[The Adventures of Roderick Random by Tobias Smollett]@TWC D-Link bookThe Adventures of Roderick Random CHAPTER XXXVII 3/6
In the meantime, the wind increased, and the waves beat against the sloop with such violence, that we expected she would have gone to pieces.
The gunner was released and consulted: he advised the captain to cut away the mast, in order to lighten her; this expedient was performed without success: the sailors, seeing things in a desperate situation, according to custom, broke up the chests belonging to the officers, dressed themselves in their clothes, drank their liquors without ceremony, and drunkenness, tumult, and confusion ensued. In the midst of this uproar, I went below to secure my own effects, and found the carpenter's mate hewing down the purser's cabin with his hatchet, whistling all the while with great composure.
When I asked his intention in so doing, he replied, very calmly, "I only want to taste the purser's rum, that's all, master." At that instant the purser coming down, and seeing his effects going to wreck, complained bitterly of the injustice done to him, and asked the fellow what occasion he had for liquor when, in all likelihood, he would be in eternity in a few minutes.

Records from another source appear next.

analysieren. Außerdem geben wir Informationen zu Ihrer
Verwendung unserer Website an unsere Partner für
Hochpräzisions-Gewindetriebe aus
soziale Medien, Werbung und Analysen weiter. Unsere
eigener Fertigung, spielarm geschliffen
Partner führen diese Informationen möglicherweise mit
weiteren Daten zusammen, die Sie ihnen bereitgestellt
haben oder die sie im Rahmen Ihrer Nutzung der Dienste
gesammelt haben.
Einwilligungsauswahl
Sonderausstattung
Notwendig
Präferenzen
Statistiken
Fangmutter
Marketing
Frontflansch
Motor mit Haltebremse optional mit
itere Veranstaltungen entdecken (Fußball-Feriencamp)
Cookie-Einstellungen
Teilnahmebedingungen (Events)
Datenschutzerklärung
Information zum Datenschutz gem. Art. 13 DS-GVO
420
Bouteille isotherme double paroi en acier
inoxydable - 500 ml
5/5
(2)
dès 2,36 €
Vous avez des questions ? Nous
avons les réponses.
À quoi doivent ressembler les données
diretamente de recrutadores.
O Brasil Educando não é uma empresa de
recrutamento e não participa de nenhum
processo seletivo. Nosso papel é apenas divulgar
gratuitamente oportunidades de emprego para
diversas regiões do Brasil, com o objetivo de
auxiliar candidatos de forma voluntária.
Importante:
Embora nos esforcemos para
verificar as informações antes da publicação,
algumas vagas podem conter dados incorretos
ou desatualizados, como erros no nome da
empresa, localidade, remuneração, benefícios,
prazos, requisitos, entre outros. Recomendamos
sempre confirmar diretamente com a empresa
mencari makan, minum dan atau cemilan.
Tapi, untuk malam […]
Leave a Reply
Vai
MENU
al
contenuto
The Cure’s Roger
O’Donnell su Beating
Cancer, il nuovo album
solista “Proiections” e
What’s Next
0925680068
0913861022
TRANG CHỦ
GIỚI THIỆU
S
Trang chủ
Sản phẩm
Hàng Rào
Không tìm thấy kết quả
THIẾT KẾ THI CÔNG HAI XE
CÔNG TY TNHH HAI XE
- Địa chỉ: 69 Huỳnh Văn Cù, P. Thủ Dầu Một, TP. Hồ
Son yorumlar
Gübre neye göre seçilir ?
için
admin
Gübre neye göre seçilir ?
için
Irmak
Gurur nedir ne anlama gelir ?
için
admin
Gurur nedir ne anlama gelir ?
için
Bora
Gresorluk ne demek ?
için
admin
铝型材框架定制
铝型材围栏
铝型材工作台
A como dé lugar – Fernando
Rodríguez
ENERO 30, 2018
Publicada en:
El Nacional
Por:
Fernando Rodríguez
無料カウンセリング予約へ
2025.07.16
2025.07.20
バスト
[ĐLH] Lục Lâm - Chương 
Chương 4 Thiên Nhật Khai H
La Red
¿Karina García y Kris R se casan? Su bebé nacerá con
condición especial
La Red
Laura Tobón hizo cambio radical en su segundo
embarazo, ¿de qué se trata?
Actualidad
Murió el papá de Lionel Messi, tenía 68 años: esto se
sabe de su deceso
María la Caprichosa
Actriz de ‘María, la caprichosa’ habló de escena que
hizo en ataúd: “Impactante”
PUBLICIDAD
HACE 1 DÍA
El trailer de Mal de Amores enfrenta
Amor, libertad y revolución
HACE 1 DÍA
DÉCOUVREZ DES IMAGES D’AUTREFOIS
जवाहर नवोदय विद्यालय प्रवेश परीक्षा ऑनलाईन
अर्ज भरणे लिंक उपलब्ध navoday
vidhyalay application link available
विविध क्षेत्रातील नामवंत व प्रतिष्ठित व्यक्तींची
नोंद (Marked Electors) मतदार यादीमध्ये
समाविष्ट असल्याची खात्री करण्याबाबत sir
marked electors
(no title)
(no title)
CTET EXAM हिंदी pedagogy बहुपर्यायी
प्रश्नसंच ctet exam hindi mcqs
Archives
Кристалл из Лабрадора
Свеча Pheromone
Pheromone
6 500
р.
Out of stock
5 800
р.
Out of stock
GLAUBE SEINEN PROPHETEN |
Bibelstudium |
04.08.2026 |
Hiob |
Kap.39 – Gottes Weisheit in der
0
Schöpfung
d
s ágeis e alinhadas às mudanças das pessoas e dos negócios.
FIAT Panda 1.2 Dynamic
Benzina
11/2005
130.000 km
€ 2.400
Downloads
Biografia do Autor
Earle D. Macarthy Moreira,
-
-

"All's one for that," said plunderer, "let us live while we can." "Miserable wretch that thou art!" cried the purser, "what must be thy lot in another world, if thou diest in the commission of robbery ?" "Why, hell, I suppose," replied the other, with great deliberation, while the purser fell on his knees, and begged of Heaven that we might not all perish for the sake of Jonas. During this dialogue I clothed myself in my bed apparel, girded on my hanger, stuck my pistols, loaded, in my belt, disposed of all my valuable moveables about my person, and came upon deck with a resolution of taking the first opportunity to get on shore, which, when the day broke, appeared at the distance of three miles ahead.
Crampley, finding his efforts to get the ship off ineffectual, determined to consult his own safety, by going into the boat, which he had no sooner done, than the ship's company followed so fast, that she would have sunk alongside, had not some one wiser than the rest cut the rope and put off.